▶ [DESCRIPTION OF THE TASK]: Copy out the rows word for word, starting at the first row and ending at the line that contains "What Y value".

════════════════════

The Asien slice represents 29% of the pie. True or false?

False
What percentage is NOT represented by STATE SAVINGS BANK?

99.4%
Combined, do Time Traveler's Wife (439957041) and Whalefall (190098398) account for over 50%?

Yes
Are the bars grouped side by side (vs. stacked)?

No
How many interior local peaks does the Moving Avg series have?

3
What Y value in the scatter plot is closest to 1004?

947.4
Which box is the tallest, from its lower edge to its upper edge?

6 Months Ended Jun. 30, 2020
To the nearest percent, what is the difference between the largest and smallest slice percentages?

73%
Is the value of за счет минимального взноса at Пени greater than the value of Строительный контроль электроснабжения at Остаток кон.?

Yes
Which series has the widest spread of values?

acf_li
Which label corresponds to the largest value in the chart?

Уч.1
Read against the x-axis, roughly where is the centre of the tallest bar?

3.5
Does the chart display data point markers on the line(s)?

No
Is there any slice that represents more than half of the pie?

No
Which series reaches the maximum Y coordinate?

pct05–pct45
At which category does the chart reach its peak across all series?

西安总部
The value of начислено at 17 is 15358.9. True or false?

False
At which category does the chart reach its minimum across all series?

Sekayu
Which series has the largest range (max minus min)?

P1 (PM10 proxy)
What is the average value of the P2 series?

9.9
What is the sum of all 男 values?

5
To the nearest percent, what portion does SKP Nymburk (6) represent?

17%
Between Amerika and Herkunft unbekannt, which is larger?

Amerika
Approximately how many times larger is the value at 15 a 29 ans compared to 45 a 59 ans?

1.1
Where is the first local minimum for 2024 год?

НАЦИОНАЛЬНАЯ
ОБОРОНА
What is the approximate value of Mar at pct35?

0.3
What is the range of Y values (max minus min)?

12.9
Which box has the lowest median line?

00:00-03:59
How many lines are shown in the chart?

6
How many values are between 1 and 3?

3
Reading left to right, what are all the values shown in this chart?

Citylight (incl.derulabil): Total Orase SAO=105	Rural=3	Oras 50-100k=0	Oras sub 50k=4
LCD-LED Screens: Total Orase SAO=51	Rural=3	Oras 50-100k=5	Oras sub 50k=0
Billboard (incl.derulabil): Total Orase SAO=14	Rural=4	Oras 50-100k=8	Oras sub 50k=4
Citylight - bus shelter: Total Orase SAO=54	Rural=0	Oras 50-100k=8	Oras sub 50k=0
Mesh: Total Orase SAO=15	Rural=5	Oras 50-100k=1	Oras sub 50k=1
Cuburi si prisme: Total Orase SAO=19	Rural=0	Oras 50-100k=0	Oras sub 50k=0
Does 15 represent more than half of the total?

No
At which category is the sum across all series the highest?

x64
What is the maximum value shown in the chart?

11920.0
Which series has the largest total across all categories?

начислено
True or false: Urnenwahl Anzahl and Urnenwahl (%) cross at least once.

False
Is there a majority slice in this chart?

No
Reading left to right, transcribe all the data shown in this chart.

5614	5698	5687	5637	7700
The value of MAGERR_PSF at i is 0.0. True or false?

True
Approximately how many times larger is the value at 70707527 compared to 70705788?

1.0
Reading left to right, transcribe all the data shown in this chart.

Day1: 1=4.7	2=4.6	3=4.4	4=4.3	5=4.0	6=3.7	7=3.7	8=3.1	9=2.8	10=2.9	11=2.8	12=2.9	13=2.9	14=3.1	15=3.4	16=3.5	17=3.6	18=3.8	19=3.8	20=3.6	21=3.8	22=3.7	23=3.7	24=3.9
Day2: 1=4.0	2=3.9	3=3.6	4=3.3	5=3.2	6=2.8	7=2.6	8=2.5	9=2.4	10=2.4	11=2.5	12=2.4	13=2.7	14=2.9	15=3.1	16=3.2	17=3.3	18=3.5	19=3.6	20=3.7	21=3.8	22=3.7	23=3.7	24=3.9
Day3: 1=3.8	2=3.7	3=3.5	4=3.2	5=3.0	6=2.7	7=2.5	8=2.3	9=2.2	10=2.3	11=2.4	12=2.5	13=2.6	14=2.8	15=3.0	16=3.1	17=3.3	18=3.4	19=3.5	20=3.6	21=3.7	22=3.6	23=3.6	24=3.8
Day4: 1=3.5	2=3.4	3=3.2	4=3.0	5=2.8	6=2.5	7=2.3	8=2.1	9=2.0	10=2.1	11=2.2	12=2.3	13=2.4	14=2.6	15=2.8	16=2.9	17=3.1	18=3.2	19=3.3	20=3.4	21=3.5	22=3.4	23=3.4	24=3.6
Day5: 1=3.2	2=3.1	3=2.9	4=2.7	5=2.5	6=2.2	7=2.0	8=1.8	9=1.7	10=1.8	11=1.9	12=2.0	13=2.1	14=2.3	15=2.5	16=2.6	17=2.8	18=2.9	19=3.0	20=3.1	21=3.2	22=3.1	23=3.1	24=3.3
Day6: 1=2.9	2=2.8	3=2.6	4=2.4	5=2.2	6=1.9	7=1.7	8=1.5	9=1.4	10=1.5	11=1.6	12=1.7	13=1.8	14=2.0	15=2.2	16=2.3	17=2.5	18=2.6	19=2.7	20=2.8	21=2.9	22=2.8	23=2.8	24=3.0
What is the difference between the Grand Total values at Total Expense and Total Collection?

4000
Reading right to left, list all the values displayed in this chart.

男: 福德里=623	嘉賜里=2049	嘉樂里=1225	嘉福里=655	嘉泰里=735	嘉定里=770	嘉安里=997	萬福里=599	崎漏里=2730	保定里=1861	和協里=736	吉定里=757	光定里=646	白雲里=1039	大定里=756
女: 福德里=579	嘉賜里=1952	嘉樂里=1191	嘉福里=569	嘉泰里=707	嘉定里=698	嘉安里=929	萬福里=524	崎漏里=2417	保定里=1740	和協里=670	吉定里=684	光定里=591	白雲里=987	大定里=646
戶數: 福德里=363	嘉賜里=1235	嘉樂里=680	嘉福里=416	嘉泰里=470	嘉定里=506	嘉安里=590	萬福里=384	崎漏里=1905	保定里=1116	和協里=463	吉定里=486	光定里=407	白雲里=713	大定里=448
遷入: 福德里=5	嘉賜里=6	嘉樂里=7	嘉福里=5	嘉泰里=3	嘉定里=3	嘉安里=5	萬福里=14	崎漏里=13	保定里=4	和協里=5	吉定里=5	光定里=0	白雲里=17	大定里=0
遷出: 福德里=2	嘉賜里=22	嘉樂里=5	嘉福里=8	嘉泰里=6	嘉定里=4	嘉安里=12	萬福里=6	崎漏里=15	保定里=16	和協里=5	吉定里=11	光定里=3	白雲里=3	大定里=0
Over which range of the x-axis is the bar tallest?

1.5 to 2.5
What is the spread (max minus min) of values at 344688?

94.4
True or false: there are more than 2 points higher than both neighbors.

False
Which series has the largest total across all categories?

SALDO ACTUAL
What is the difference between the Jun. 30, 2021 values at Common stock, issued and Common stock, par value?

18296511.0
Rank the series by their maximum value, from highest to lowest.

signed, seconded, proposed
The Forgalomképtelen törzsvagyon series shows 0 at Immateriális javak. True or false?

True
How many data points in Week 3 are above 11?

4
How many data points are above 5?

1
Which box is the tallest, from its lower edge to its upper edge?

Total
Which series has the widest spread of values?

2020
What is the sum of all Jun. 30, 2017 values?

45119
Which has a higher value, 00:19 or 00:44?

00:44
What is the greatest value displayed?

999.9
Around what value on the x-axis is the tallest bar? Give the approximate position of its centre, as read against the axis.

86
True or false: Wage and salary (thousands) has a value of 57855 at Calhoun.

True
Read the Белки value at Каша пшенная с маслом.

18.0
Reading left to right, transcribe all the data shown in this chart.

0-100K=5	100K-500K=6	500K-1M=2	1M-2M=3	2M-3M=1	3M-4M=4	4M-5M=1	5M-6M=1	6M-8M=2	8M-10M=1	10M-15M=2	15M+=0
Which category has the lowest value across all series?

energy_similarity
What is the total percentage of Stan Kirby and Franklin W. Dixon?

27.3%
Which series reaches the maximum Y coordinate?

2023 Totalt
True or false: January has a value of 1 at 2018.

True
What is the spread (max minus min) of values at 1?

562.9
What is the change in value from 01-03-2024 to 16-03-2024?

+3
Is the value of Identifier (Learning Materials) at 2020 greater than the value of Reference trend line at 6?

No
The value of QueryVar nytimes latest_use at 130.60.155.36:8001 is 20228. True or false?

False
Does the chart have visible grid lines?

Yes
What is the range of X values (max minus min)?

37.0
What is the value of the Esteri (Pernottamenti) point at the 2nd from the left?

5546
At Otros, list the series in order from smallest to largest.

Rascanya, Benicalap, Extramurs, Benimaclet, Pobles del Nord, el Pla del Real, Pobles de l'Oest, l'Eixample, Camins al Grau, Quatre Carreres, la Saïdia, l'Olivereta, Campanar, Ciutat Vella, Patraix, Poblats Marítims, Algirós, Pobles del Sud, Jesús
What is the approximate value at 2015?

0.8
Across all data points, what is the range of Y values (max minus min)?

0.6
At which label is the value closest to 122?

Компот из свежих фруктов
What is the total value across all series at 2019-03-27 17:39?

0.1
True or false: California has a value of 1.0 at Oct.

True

════════════════════

▶ [RESPONSE BOX]:
The Asien slice represents 29% of the pie. True or false?

False
What percentage is NOT represented by STATE SAVINGS BANK?

99.4%
Combined, do Time Traveler's Wife (439957041) and Whalefall (190098398) account for over 50%?

Yes
Are the bars grouped side by side (vs. stacked)?

No
How many interior local peaks does the Moving Avg series have?

3
What Y value in the scatter plot is closest to 1004?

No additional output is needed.